Идеал Софии как предметной телесности и делового почтения к законам вещи, заключает Сергей Сергеевич Аверинцев, реставрируется в настоящее время в католической теологии в полемике с субъективизмом и волюнтаризмом. Например, как подчеркивает Ханс Урс фон Бальтазар, «человек приемлет меру вещей и сообщает им свою меру в точной правильности предметного разумения, которое отвечает объективным реальным и идеальным законам мира».

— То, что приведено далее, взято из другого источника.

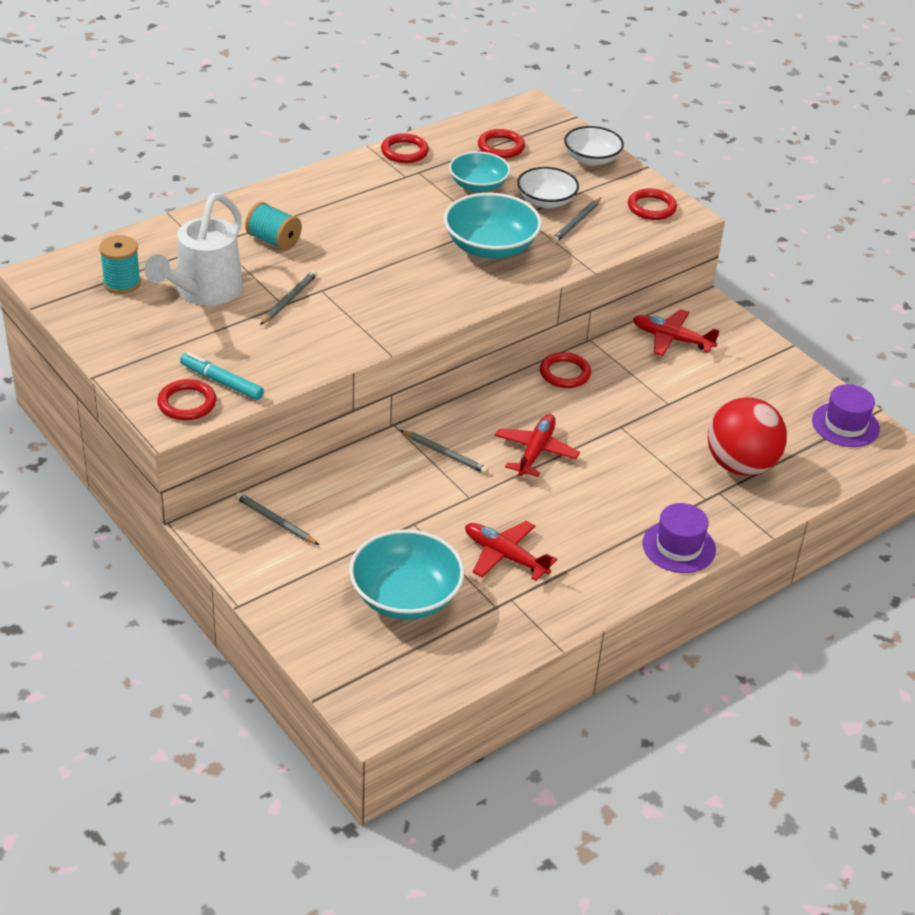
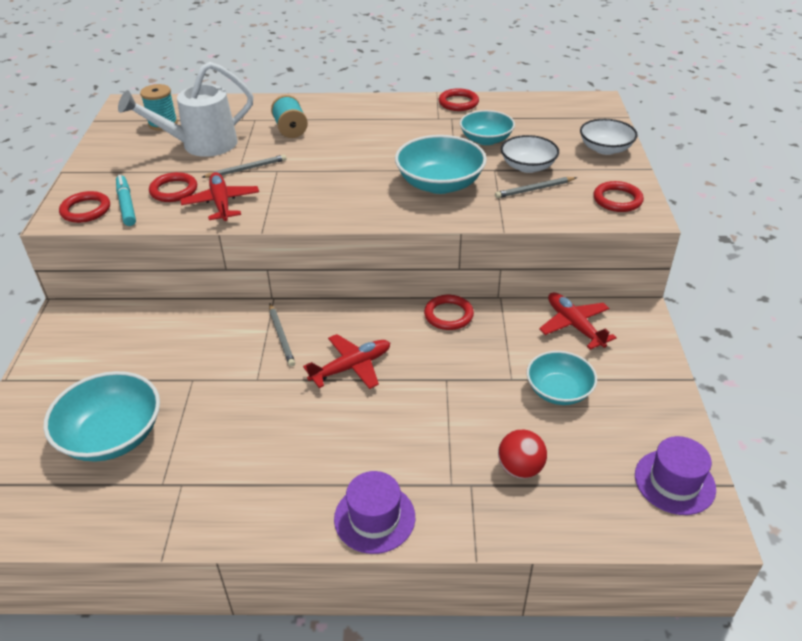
camera: 40 degrees right, 0 degrees up
(275, 521) = (108, 330): grey pencil -> none
(501, 147) = (537, 120): red ring -> red ring (174, 190)
(505, 556) = (223, 443): red plane -> red plane (221, 203)
(711, 397) = (558, 391): none -> turquoise bowl
(740, 465) = (520, 468): red ball -> red ball, size x0.56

С компьютерологическо-грамматологической точки зрения, София снова сближается как с греческой Афиной, так и с египетской Исидой и индоарийскими богинями Сарасвати и Вач и т.д. Она не просто Софт как лоно Программы (Слова), что сопрягает Её с Духом Святым, но прежде всего - страх Господа, экзистирующий из Его «головы» через экзистенциалы бытия сущего. Она не просто платоническим эросом девственно тянет к себе человеческие души (вспомним Фауста), но прежде всего единит человеческое сущее Dasein с Sein. София обустраивает «дом Бытия», то есть язык в понимании Хайдеггера, и «настроенность» человеческого сердца замыкает ответом Божьего Слова. Понимание Софии в русской философии следует библейскому (смотри многочисленные материалы в Интернете), однако Мартин Хайдеггер вводит поэтическую софиологию в рамки своей строгой системы. Тем самым понятнее становится и хайдеггерианство, и русская «философия всеединства». И открываются глубинные смыслы «Книги притчей» мудрого (софийного) Соломона. И прежде всего приоткрывается Страх Господа (Die Furcht Jehovas), подразумевающий смертную страсть Богосаможертвоприношения.